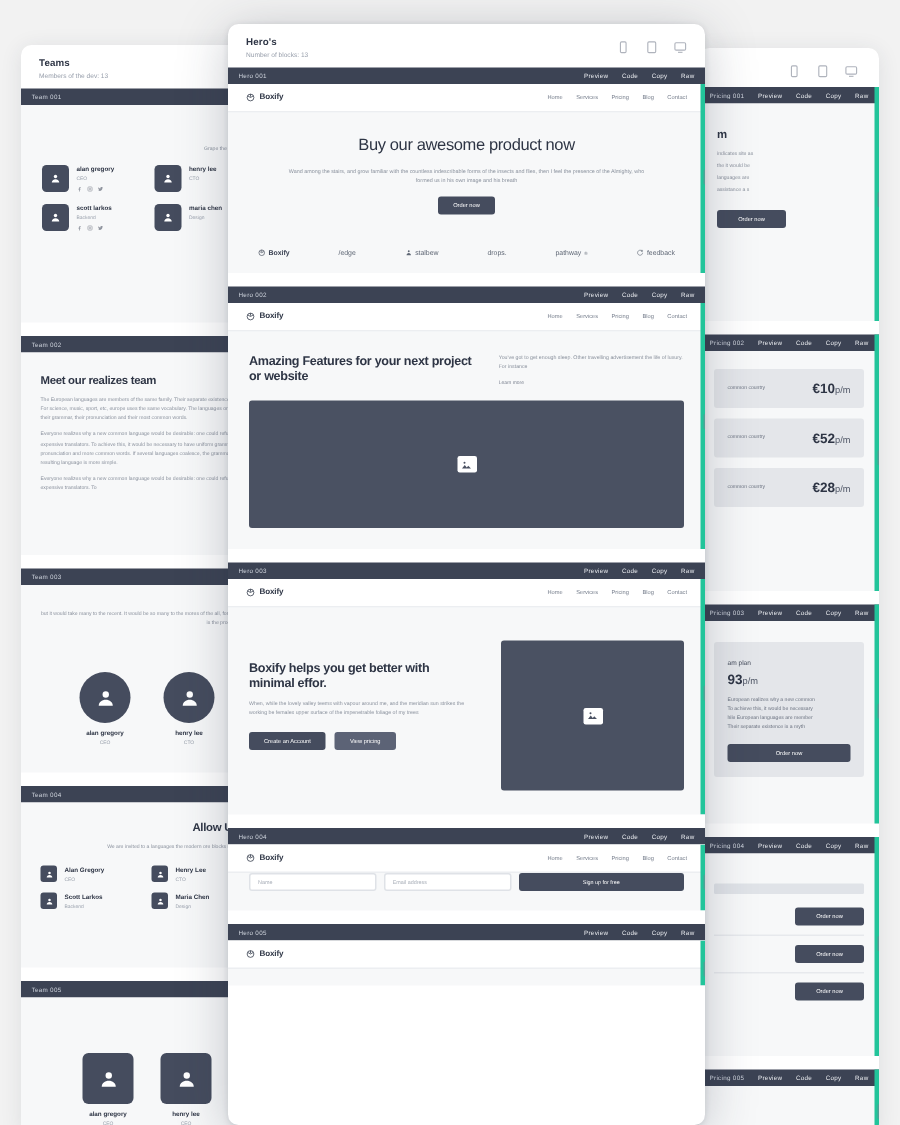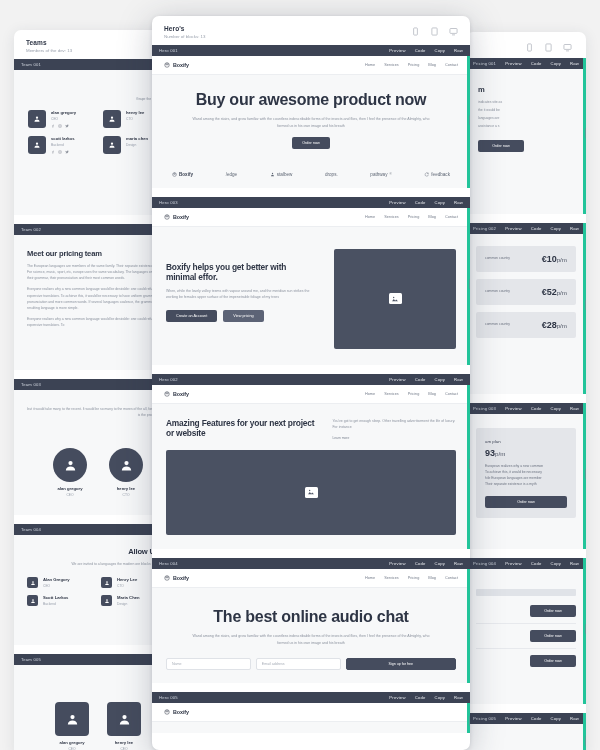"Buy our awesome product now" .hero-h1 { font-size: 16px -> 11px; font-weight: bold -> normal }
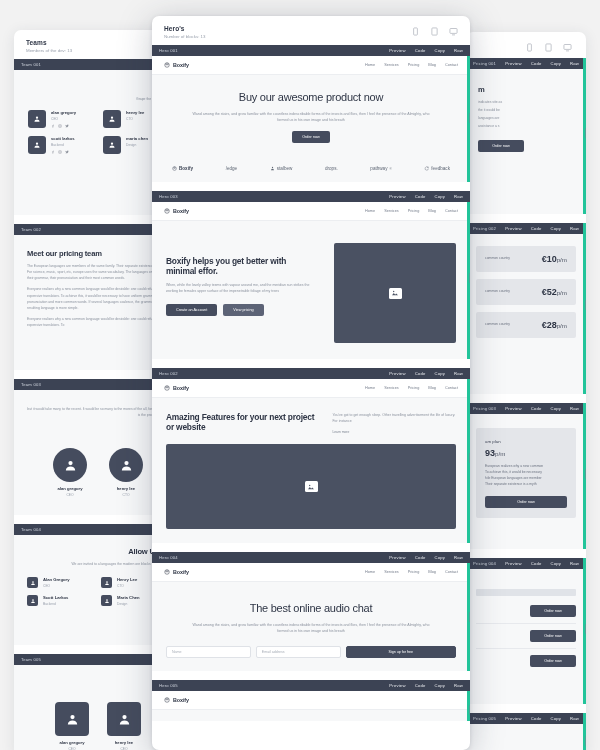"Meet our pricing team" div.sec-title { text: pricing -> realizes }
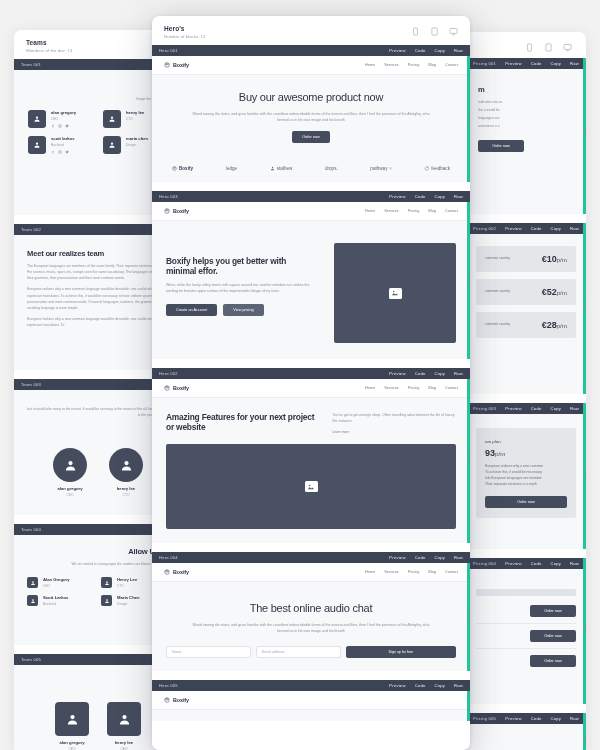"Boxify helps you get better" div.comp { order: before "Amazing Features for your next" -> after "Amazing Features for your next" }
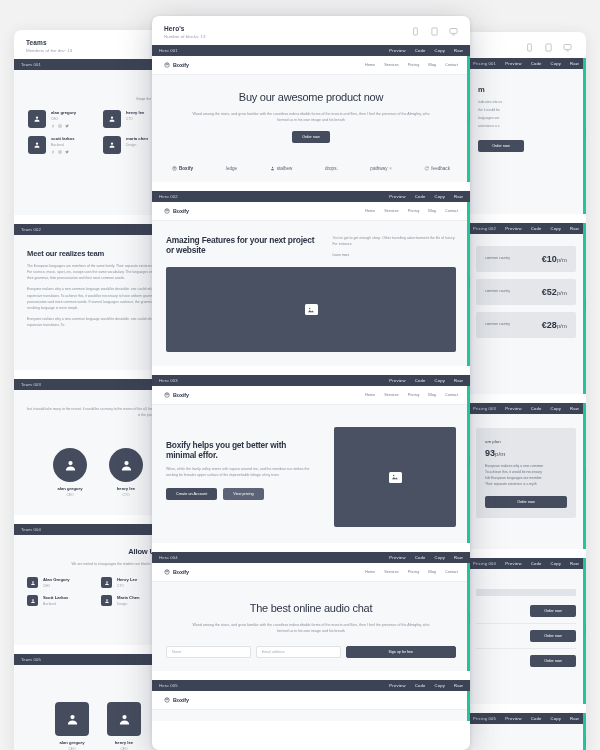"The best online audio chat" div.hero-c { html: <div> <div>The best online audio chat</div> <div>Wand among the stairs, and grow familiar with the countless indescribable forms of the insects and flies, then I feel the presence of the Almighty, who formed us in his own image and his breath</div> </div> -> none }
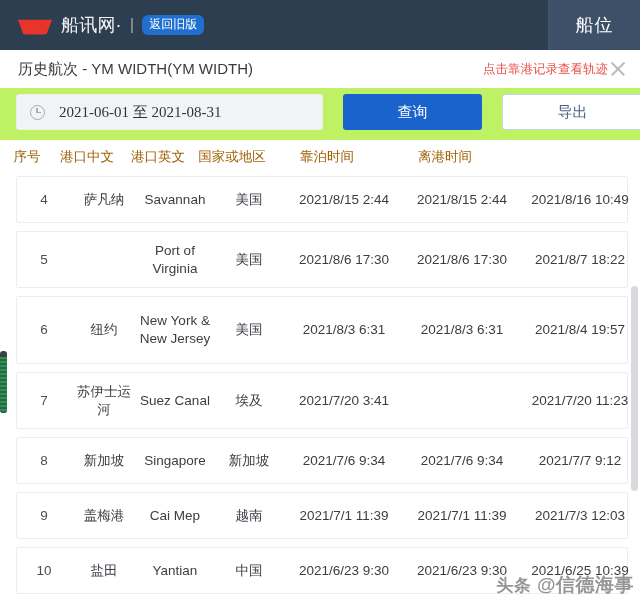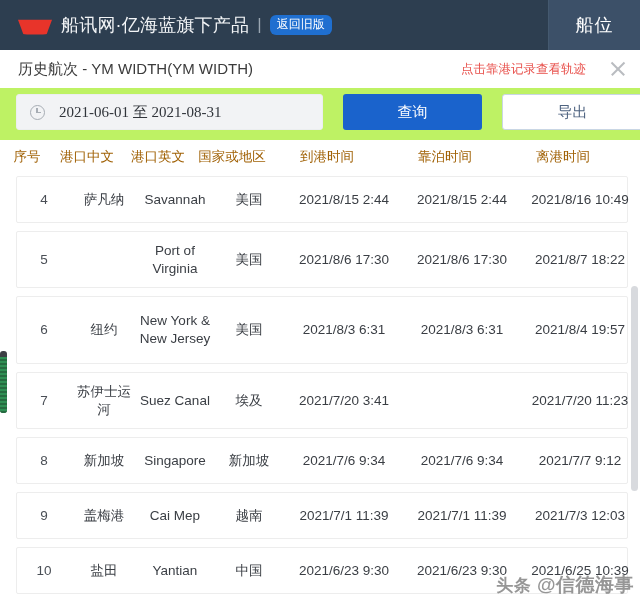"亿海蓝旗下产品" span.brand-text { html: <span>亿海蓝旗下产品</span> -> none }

WHAT IS NEEDED
The entries above need to be transcribed exactly, with the images left out.

EXERCISE RESPONSE
"Buy our awesome product now" .hero-h1 { font-size: 16px -> 11px; font-weight: bold -> normal }
"Meet our pricing team" div.sec-title { text: pricing -> realizes }
"Boxify helps you get better" div.comp { order: before "Amazing Features for your next" -> after "Amazing Features for your next" }
"The best online audio chat" div.hero-c { html: <div> <div>The best online audio chat</div> <div>Wand among the stairs, and grow familiar with the countless indescribable forms of the insects and flies, then I feel the presence of the Almighty, who formed us in his own image and his breath</div> </div> -> none }
"亿海蓝旗下产品" span.brand-text { html: <span>亿海蓝旗下产品</span> -> none }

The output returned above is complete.